Given passage:
Unfortunately, concern for truth is usually one of the rarest elements in any argument. Even among scientists and academics who spend their whole lives trying to deepen their understanding of their chosen field, it is common to find a degree of partisanship that does not do the truth any favours at all. Evidence that supports their own view is put forward while contrary findings are belittled or ignored.
The stories of this happening are too many to tell here but, as just one illustration, let’s take the example of the Wright brothers and their experiments with a heavier-than-air flying machine. Although their efforts were widely reported, the experts persisted in dismissing them as poppycock. Heavier-than-air flight was impossible and so it followed that what these two charlatans were doing must be a fraud. The early tests took place in a field that lay beside a railroad track and were witnessed by many rail passengers as they passed by, but that counted for nothing in the eyes of the experts. You will quickly realize that if you get involved in an argument where a genuine quest for the truth is involved you will be extremely fortunate. When both parties struggle to reach a deeper level of truth by engaging in constructive argument they are experiencing one of the mental processes that sets us apart from our fellow primates. We rightly regard this phenomenon with great respect. So much so that we do not normally refer to it as ‘argument’ at all, but as discussion.
Self-interest
Another important element to be aware of is the extent to which the participants in an argument stand to gain from the outcome. The most obvious example is where there is some material gain in money or goods that is eagerly sought by the parties. There is also the question of a gain in status that comes from winning an argument but this is such an important element in arguments that it deserves, and will get, a section all to itself.

Exercise instructions: Write the next part of the text about arguments and self-interest, starting right after its last sentence. The lines that follow come from a separate source and have no connection to the text about arguments.

Information provided:
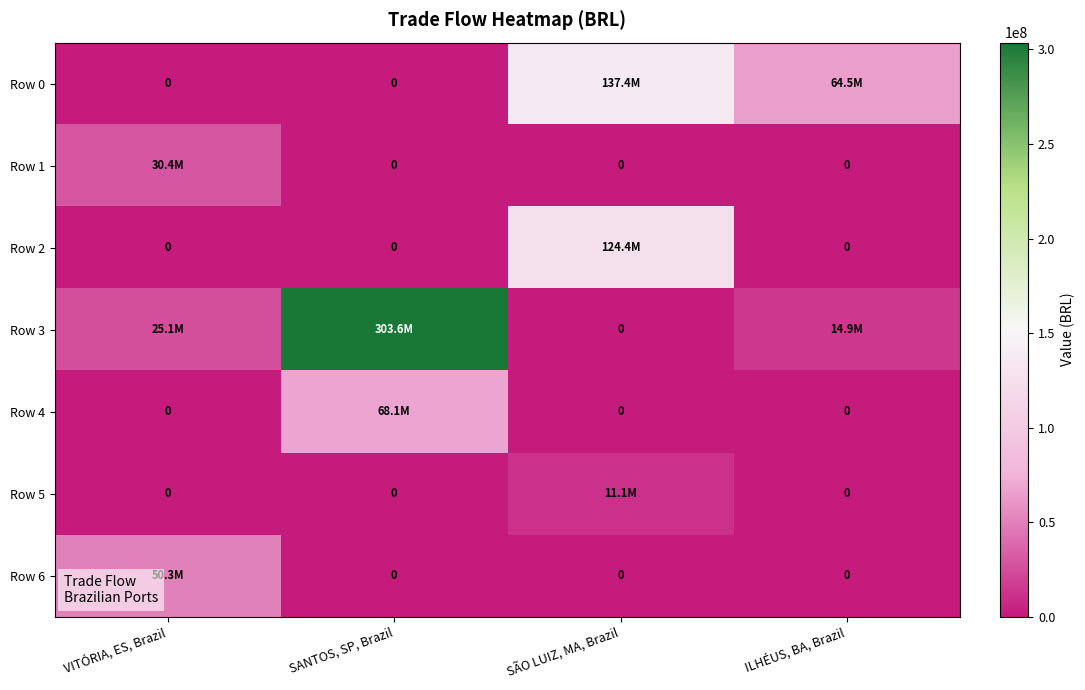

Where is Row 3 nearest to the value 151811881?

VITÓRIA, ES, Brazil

Answer box:
When getting involved in an argument it is as well to consider just what is at stake financially. Ask yourself what, if anything, your opponent stands to gain. This will give you great insight into the lengths to which he may go to defeat you. An argument over whose turn it is to buy the next round in the pub is likely to be fought less tenaciously than one over the ownership of, say, a champion racehorse or a valuable building site. This should not be taken as an infallible guide (see the sections on Status and Emotional Content), but it must be urgently considered.
There is another important consideration. People involved in arguments may not always tell the truth. They may either lie deliberately to deceive you about their true motives or they may even mislead themselves about what those motives are. It can be very hard indeed to unmask a good liar. The idea that liars look shifty or give themselves away with special body-language signs is laughably naive. When you are confused about who is telling the truth it is as well to consider what each participant has to gain. This may not be an infallible guide but it is often the only clue you will get.
What of your own motives? It is in the nature of argument that sometimes you will merely be trying to get your own way. Truth, Justice or the Greater Good will simply not enter your thoughts. This is human nature. However, if you are aware that that is what you are doing then you will be in a much better position to handle the argument. Naturally you will rationalize your position so that you feel justified in getting your own way (this is a psychological trick we all use as a matter of course). But if you can retain some vestige of impartiality you will be able to construct an argument that at least appears to be based on a desire to get at a just solution.
You should also weigh your advantage very carefully against the possible costs of getting what you want. For example, if you do battle with A over this matter and win you may feel very pleased with yourself. On the other hand, suppose your relationship with A is ongoing and you know that soon you will have to argue over matters that are even more important to you. What do you do? Perhaps by giving him a fair deal this time you will soften him up for a hard argument when it really matters. On the other hand you may reason that if you thrash the pants off A right now you will be able to use your psychological advantage to overcome him again in the future. Your actions in this situation will depend mainly on your reading of A’s character, but an accurate assessment of the material gains to be made will tell just how far it is worth going with your argument. Would you, for example, be wise to offend someone mortally over a matter that was only worth a few pounds? Arguments quickly get out of hand, tempers become inflamed, pride suffers and before you know where you are you may find yourself engaged in a major war over something that is worth only a trifle.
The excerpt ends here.